The show also succeeds, though, because it’s about more than its main love triangles. King gives a career-defining performance here. Lemon starts off as Bluebell’s Regina George with a Betty Draper complex, a spark plug of a woman obsessed with having the perfect life. She finds herself throughout the four seasons, growing from the town’s resident mean girl into something much deeper and more interesting. But Lemon never loses her aggression, or her ambition; Hart of Dixie and King alike understood that these were integral and beautiful parts of the character, and they found a way to mature her without losing that essence. Lemon Breeland is a masterpiece of a character. She’s a descendant of Gossip Girl’s Blair Waldorf and Gilmore Girls’ Emily Gilmore, another queen in the canon of intense, prickly perfectionists.

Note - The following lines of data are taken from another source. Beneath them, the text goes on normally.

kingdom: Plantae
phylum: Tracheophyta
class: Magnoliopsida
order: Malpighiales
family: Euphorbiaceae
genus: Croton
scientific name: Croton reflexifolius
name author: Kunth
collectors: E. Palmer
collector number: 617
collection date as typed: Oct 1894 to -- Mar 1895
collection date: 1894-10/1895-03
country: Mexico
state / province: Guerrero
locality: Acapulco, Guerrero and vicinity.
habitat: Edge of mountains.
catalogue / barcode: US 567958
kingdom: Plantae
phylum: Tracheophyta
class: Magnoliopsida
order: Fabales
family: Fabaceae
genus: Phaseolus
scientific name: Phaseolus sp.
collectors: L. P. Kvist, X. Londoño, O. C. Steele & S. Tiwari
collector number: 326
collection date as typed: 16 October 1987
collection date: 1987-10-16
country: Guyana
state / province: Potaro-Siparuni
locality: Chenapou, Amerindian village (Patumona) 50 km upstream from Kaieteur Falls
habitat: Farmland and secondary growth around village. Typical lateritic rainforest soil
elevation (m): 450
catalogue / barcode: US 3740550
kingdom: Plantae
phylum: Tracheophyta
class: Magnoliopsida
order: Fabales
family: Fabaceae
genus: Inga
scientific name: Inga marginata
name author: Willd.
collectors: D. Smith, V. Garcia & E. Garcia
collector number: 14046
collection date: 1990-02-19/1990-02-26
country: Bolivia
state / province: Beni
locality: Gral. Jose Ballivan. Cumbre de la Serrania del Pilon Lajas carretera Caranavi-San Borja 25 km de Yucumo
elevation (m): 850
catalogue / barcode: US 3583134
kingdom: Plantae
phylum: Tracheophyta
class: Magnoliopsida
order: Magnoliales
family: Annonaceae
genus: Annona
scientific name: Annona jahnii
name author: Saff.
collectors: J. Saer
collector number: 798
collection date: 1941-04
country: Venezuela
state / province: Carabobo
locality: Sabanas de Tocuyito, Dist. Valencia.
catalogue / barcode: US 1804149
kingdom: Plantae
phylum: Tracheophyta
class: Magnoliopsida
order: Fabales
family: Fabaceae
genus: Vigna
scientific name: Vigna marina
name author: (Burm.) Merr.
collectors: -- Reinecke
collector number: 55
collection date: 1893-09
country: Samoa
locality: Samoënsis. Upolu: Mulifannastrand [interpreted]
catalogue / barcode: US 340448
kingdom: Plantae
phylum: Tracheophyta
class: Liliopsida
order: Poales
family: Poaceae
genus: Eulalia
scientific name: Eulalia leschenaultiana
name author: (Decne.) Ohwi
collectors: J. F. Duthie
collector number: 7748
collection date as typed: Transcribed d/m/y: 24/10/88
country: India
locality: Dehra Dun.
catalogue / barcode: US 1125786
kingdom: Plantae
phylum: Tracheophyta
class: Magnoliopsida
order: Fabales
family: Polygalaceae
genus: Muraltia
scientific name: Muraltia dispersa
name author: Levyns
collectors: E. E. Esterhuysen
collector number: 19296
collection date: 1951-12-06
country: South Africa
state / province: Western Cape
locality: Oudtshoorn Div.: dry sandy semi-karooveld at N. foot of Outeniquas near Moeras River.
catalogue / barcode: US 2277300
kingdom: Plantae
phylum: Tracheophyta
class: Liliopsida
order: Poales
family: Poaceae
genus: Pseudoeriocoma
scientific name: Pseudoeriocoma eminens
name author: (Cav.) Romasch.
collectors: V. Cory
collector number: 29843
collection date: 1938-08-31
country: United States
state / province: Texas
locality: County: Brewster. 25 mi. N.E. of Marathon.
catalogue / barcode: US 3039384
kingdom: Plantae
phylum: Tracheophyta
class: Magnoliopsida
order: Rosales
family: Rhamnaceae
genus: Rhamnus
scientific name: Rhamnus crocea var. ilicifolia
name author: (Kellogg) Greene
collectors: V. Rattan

Williams, too, steals scenes and hearts as Lavon — after seeing him on this show it makes sense that the CW gave him the title role in Black Lightning, because Lavon Hayes makes you want to follow him anywhere. Porter, who previously played Jason Street on Friday Night Lights, brings a frazzled goodness to George, and Kaitlyn Black is a straight-up revelation as AnnaBeth. I could also personally write 5,000 love songs for Wade Kinsella, but I’ll let you watch and come to your own conclusions. The entire cast is stellar, which is handy for a show that is ultimately a massive ensemble piece.

All in all, Hart of Dixie is timeless comfort food. It’s tender and nuanced. It’s colorful and funny, and will make you feel like an optimist for 45 minutes at a time. And if that’s not reason enough, the show offers wardrobe ideas (I want to buy every single outfit any of the women wear) and every single person is incredibly attractive. Sometimes you just need heartwarming and hot.